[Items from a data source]
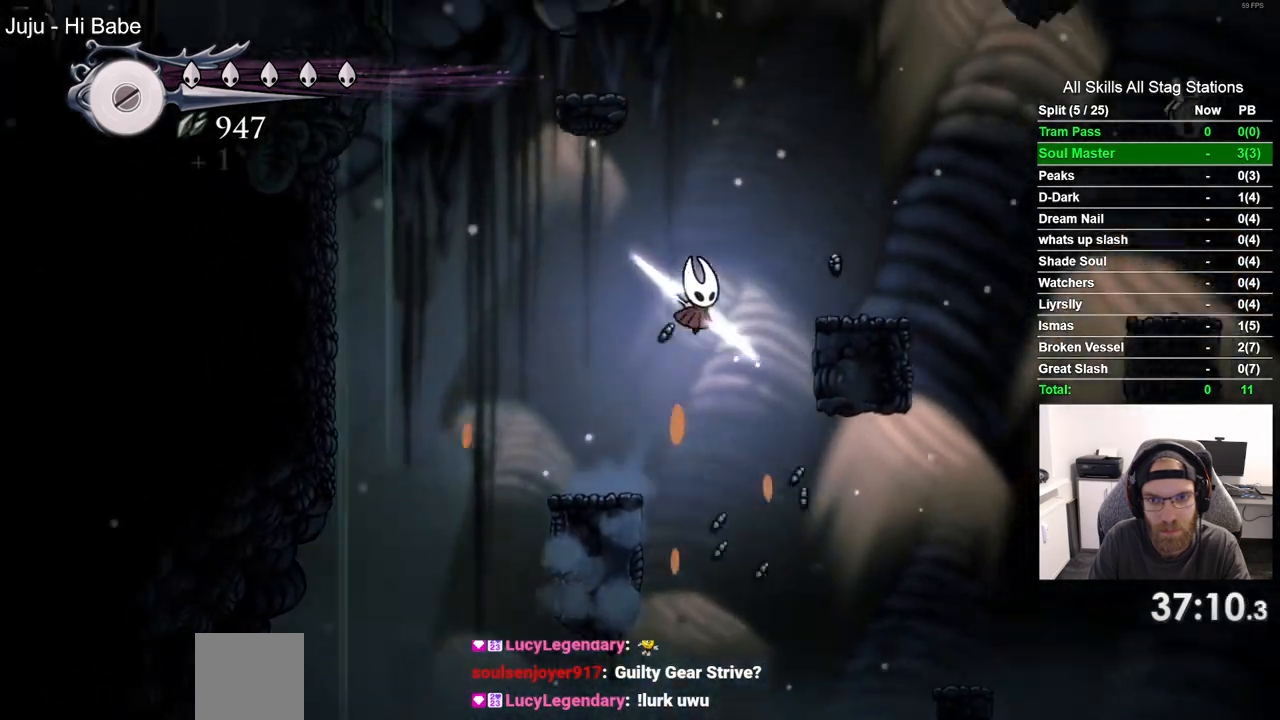
Gameplay with a controller (PlayStation layout); each line is a JSON object with the inputs held at the frame after it (dt_ms = milliseconds from this image to that frame). "events" lists button and stick changes between this image and that frame as [ms after this image, input, new state], when the widget could be followed in between. Not read: CROSS R1.
{"dt_ms": 1000, "buttons": ["DPAD_LEFT"], "left_stick": "center", "right_stick": "center"}
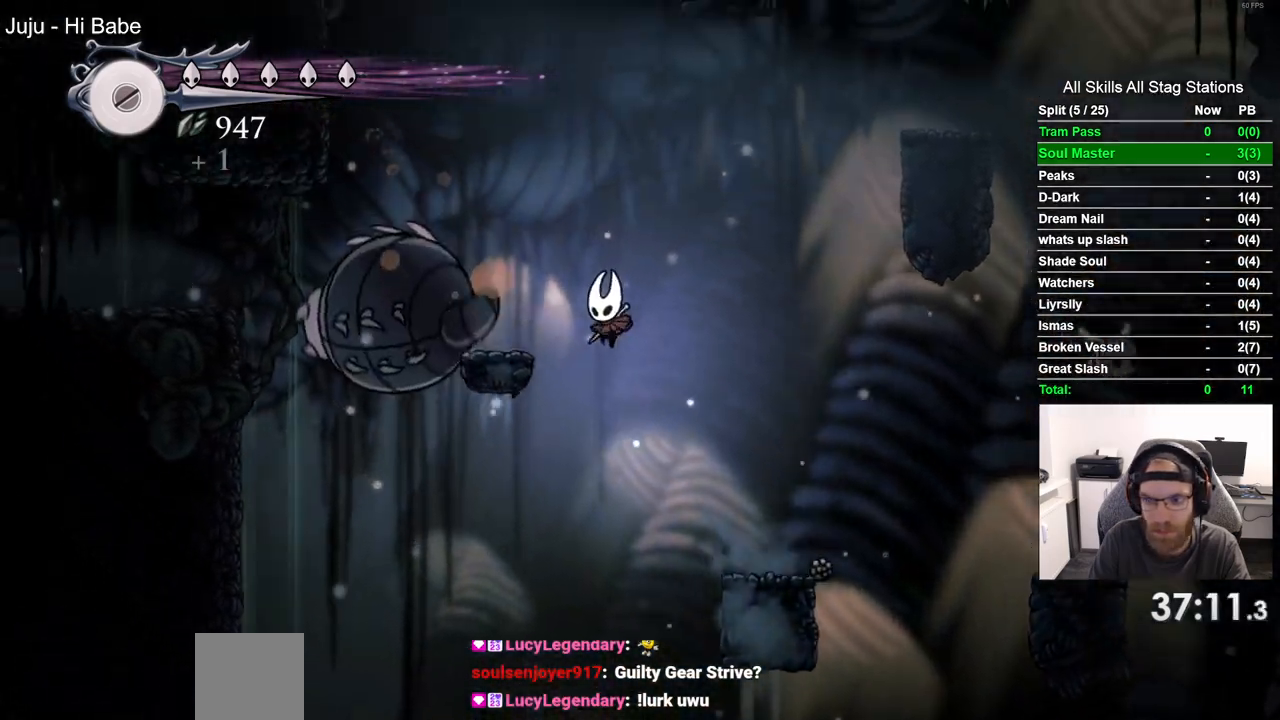
{"dt_ms": 500, "buttons": ["DPAD_LEFT"], "left_stick": "center", "right_stick": "center", "events": [[300, "DPAD_LEFT", "up"], [433, "DPAD_LEFT", "down"]]}
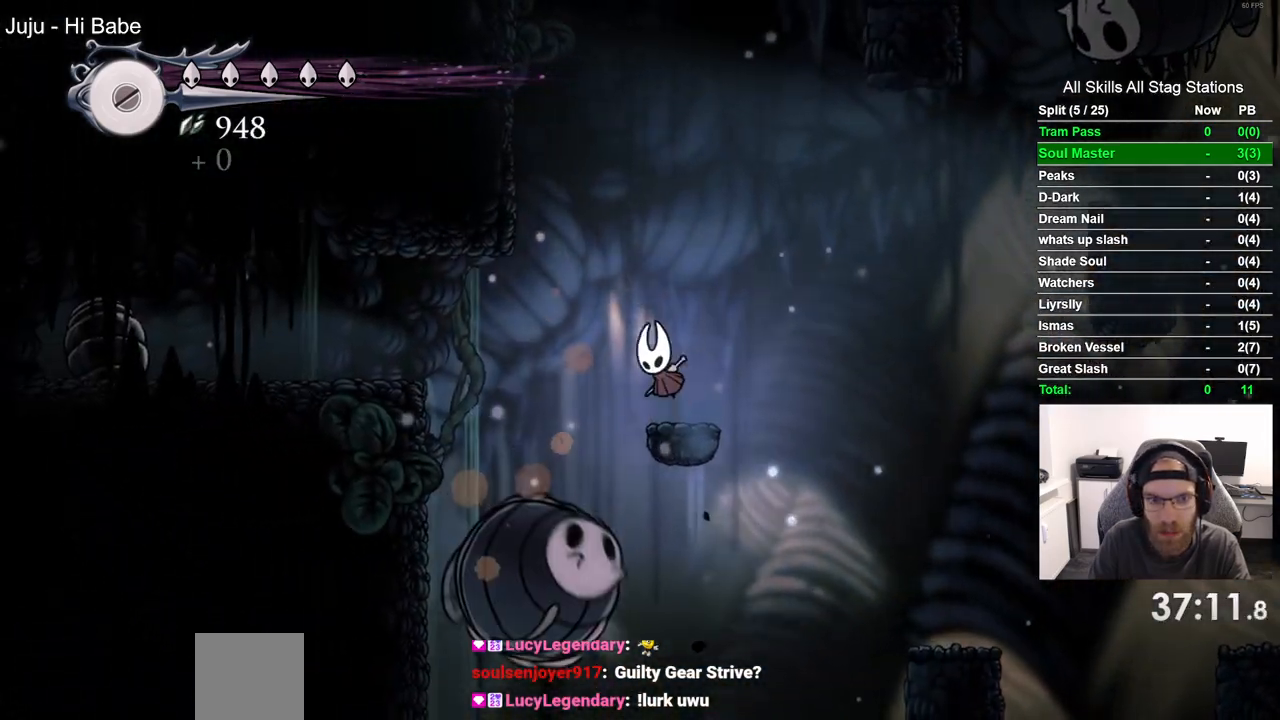
{"dt_ms": 500, "buttons": ["DPAD_LEFT"], "left_stick": "center", "right_stick": "center", "events": []}
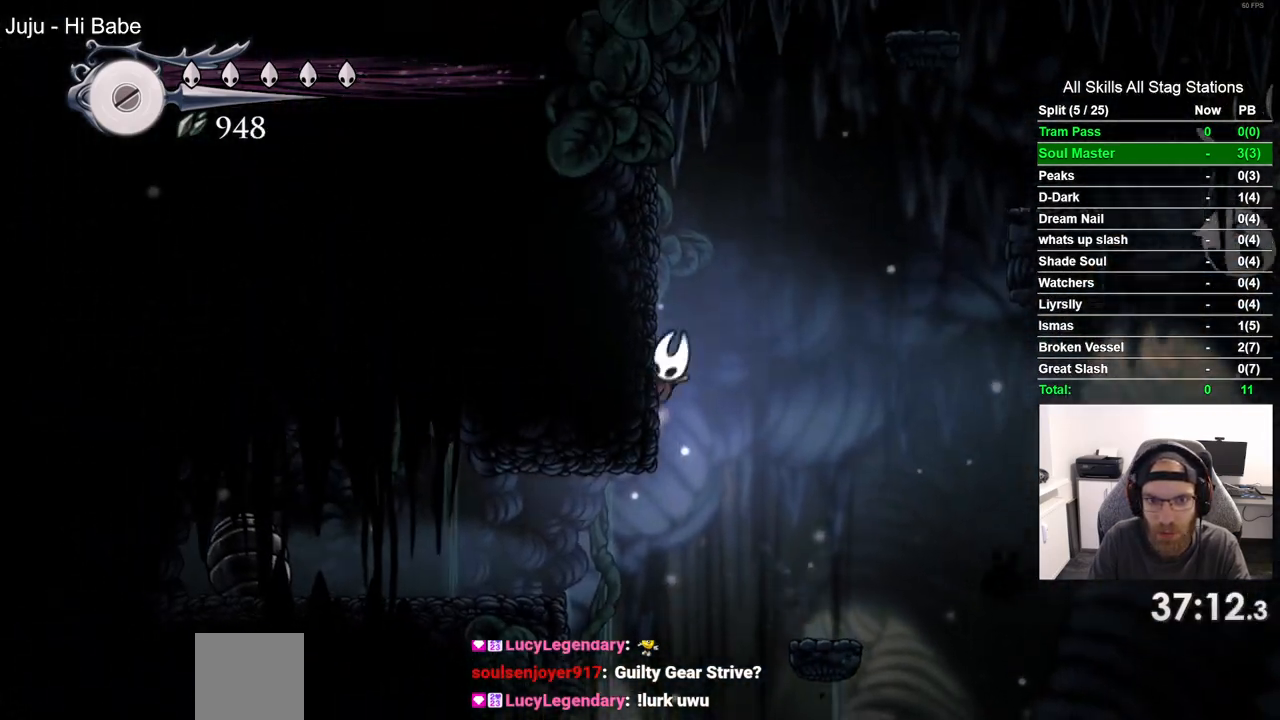
{"dt_ms": 500, "buttons": ["DPAD_RIGHT"], "left_stick": "center", "right_stick": "center", "events": [[317, "DPAD_UP", "down"], [333, "DPAD_LEFT", "up"], [383, "DPAD_RIGHT", "down"], [383, "DPAD_UP", "up"]]}
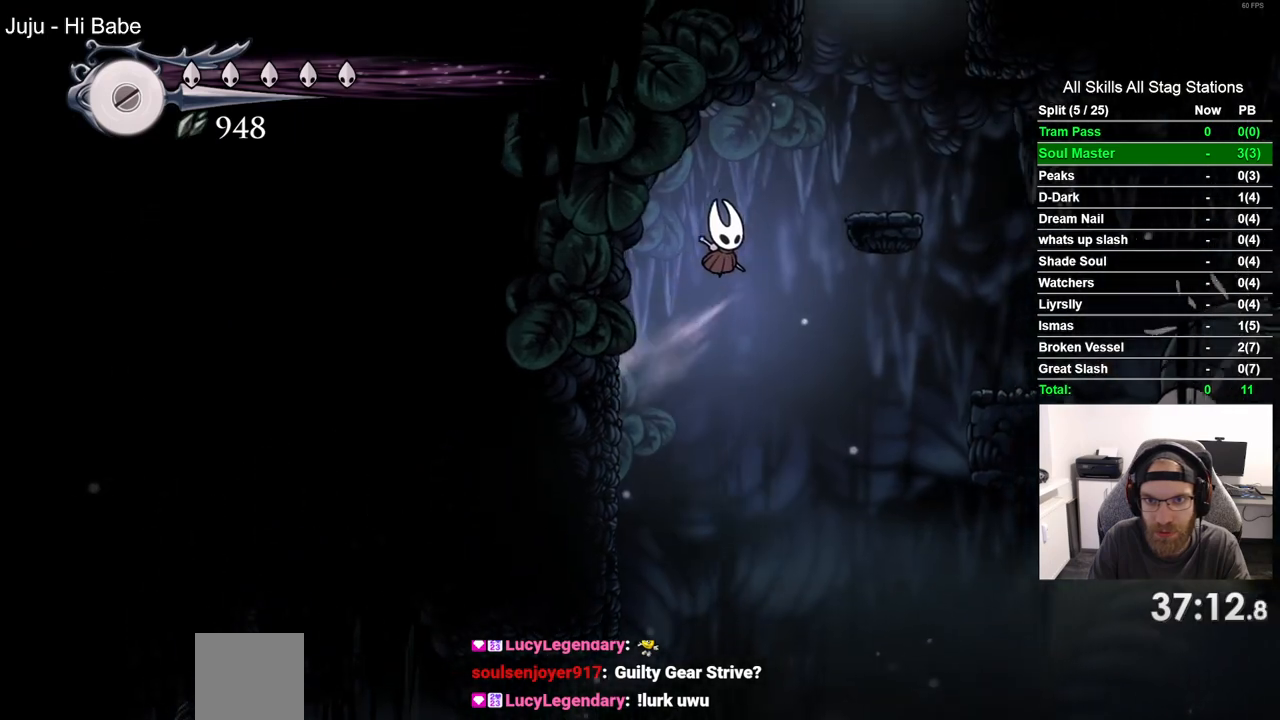
{"dt_ms": 500, "buttons": ["DPAD_RIGHT"], "left_stick": "center", "right_stick": "center", "events": []}
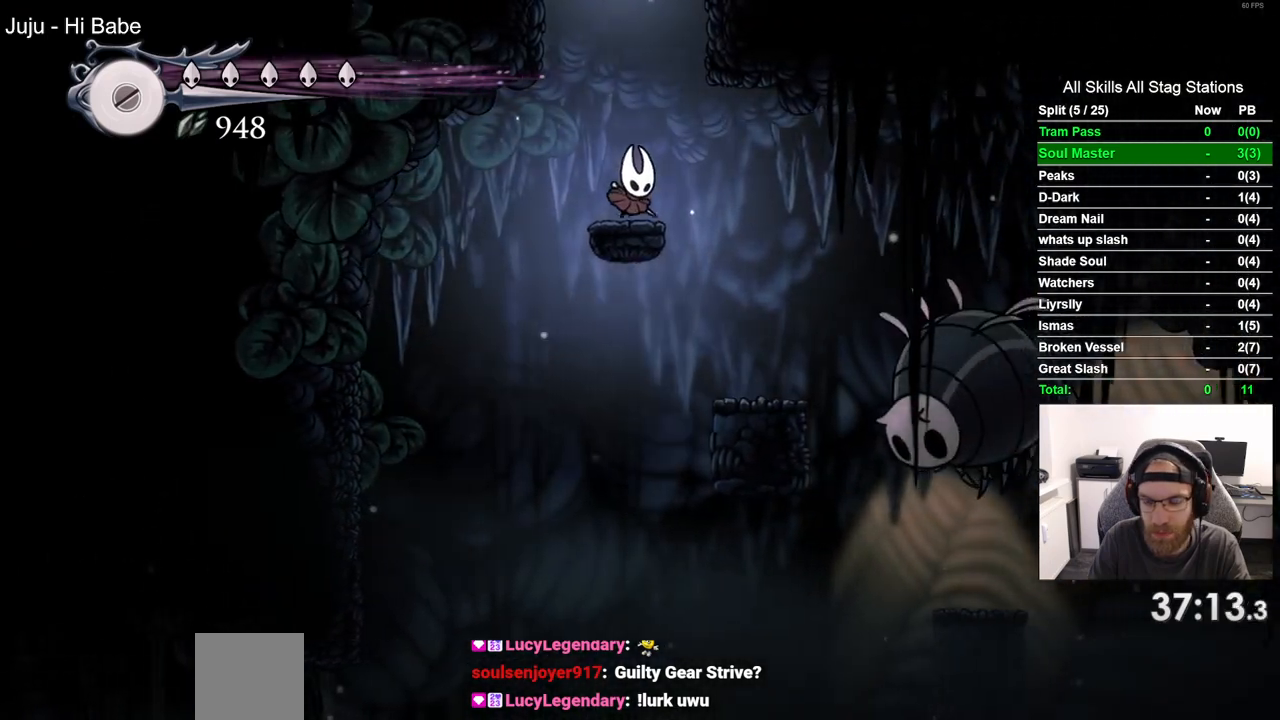
{"dt_ms": 500, "buttons": ["DPAD_LEFT"], "left_stick": "center", "right_stick": "center", "events": [[50, "DPAD_RIGHT", "up"], [100, "DPAD_LEFT", "down"]]}
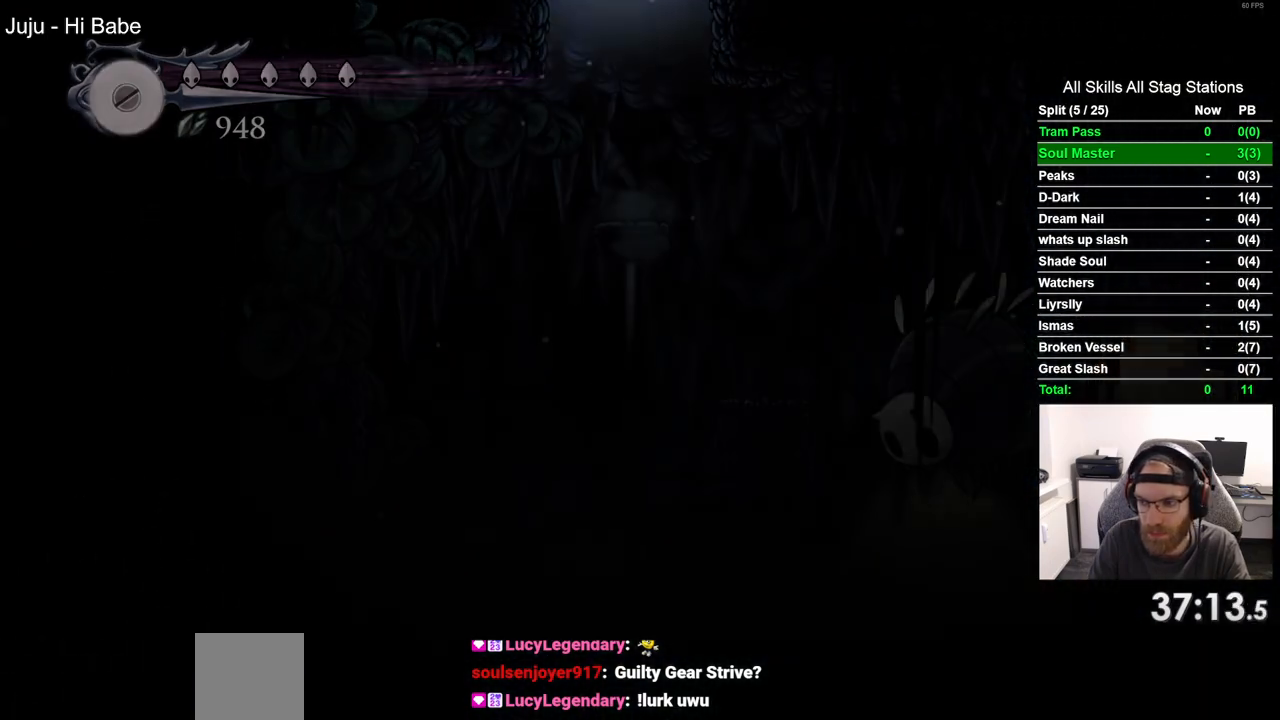
{"dt_ms": 500, "buttons": ["DPAD_LEFT"], "left_stick": "center", "right_stick": "center", "events": []}
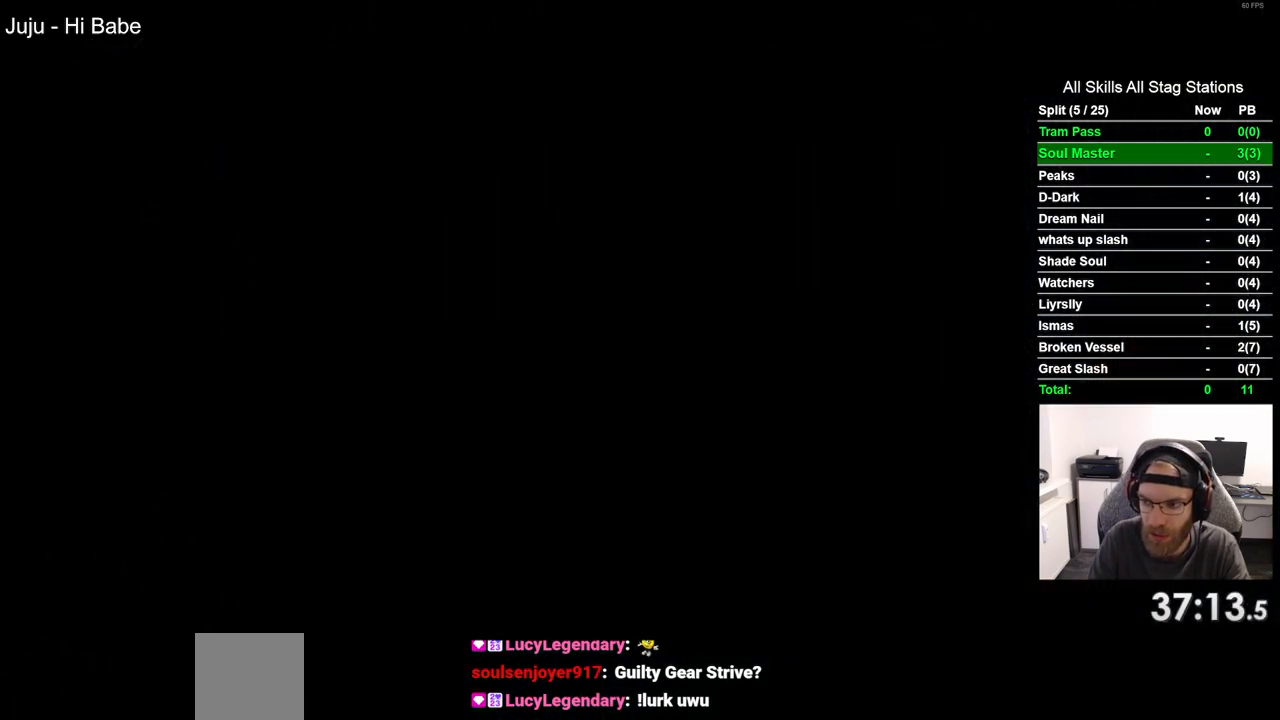
{"dt_ms": 500, "buttons": ["DPAD_LEFT"], "left_stick": "center", "right_stick": "center", "events": []}
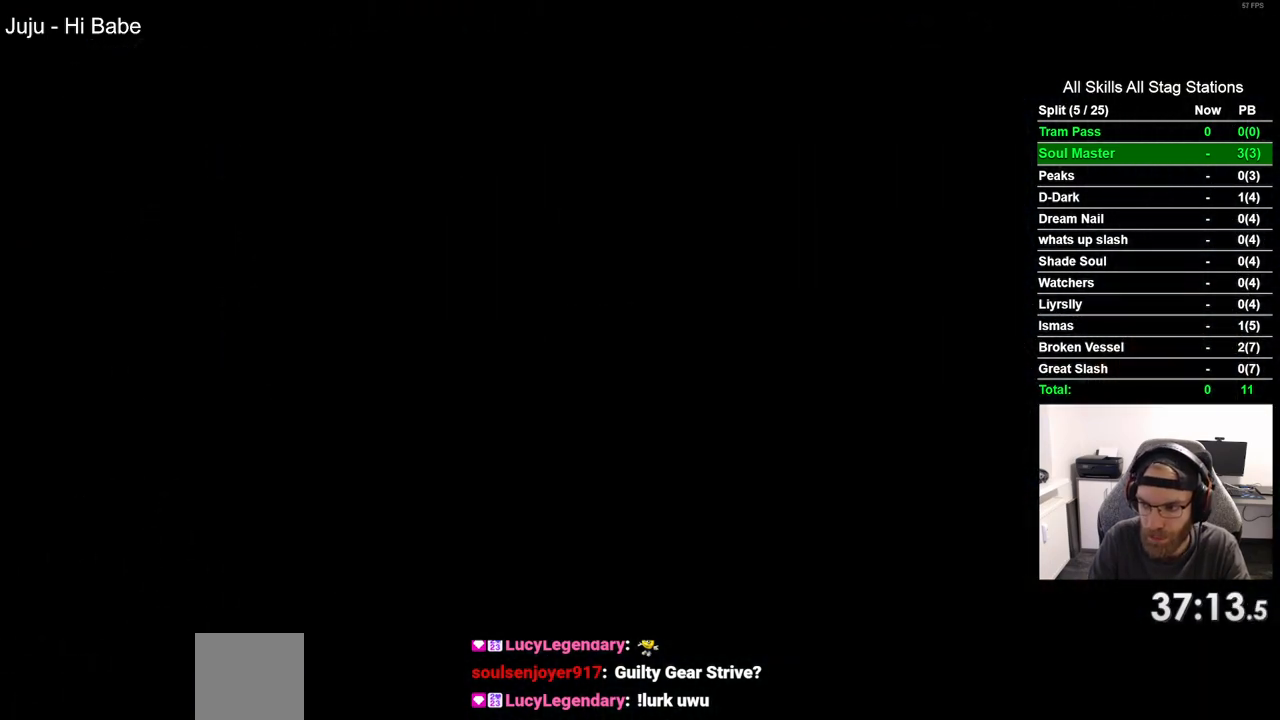
{"dt_ms": 500, "buttons": ["DPAD_LEFT"], "left_stick": "center", "right_stick": "center", "events": []}
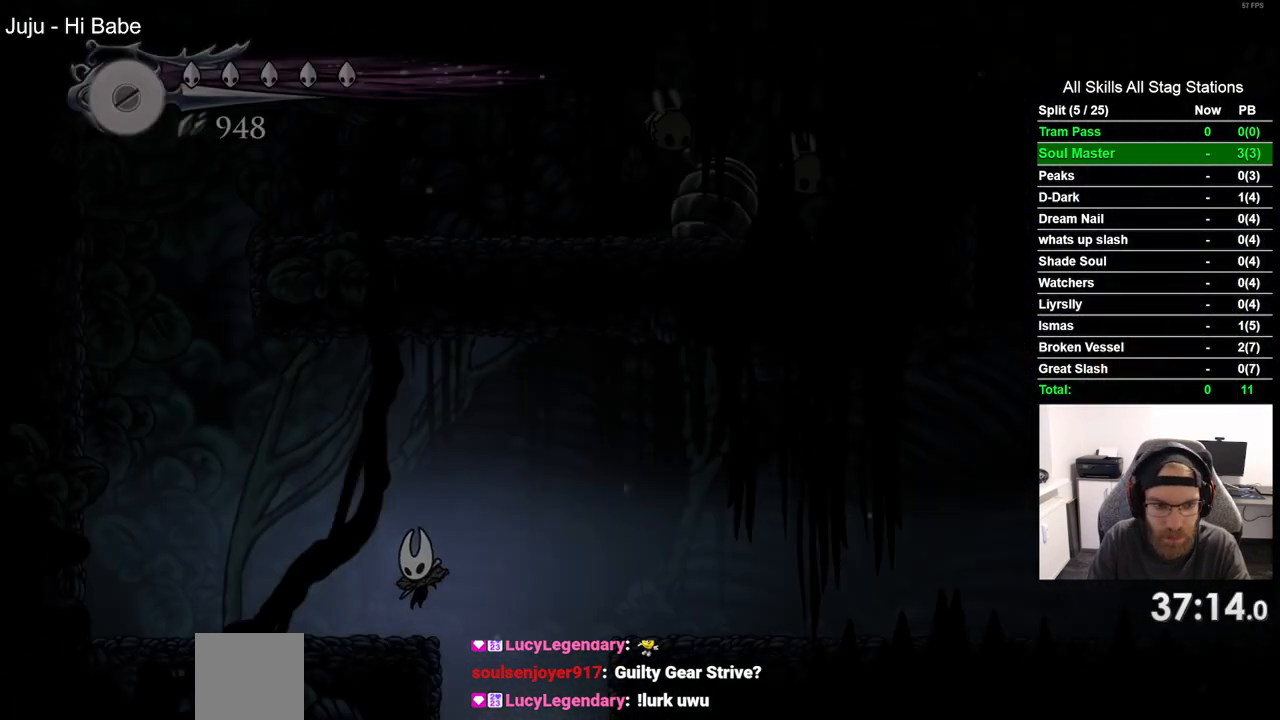
{"dt_ms": 500, "buttons": ["DPAD_LEFT"], "left_stick": "center", "right_stick": "center", "events": [[183, "R2", "down"], [383, "R2", "up"]]}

§ EXERCISE INSTRUCTIONS:
Only the text of the records belongs in your answer, repeated exactly; the pictures stay out.

§ SOLUTION FOR THIS EXERCISE:
Gameplay with a controller (PlayStation layout); each line is a JSON object with the inputs held at the frame after it (dt_ms = milliseconds from this image to that frame). "events" lists button and stick changes between this image and that frame as [ms after this image, input, new state], when the widget could be followed in between. Not read: CROSS R1.
{"dt_ms": 1000, "buttons": ["DPAD_LEFT"], "left_stick": "center", "right_stick": "center"}
{"dt_ms": 500, "buttons": ["DPAD_LEFT"], "left_stick": "center", "right_stick": "center", "events": [[300, "DPAD_LEFT", "up"], [433, "DPAD_LEFT", "down"]]}
{"dt_ms": 500, "buttons": ["DPAD_LEFT"], "left_stick": "center", "right_stick": "center", "events": []}
{"dt_ms": 500, "buttons": ["DPAD_RIGHT"], "left_stick": "center", "right_stick": "center", "events": [[317, "DPAD_UP", "down"], [333, "DPAD_LEFT", "up"], [383, "DPAD_RIGHT", "down"], [383, "DPAD_UP", "up"]]}
{"dt_ms": 500, "buttons": ["DPAD_RIGHT"], "left_stick": "center", "right_stick": "center", "events": []}
{"dt_ms": 500, "buttons": ["DPAD_LEFT"], "left_stick": "center", "right_stick": "center", "events": [[50, "DPAD_RIGHT", "up"], [100, "DPAD_LEFT", "down"]]}
{"dt_ms": 500, "buttons": ["DPAD_LEFT"], "left_stick": "center", "right_stick": "center", "events": []}
{"dt_ms": 500, "buttons": ["DPAD_LEFT"], "left_stick": "center", "right_stick": "center", "events": []}
{"dt_ms": 500, "buttons": ["DPAD_LEFT"], "left_stick": "center", "right_stick": "center", "events": []}
{"dt_ms": 500, "buttons": ["DPAD_LEFT"], "left_stick": "center", "right_stick": "center", "events": [[183, "R2", "down"], [383, "R2", "up"]]}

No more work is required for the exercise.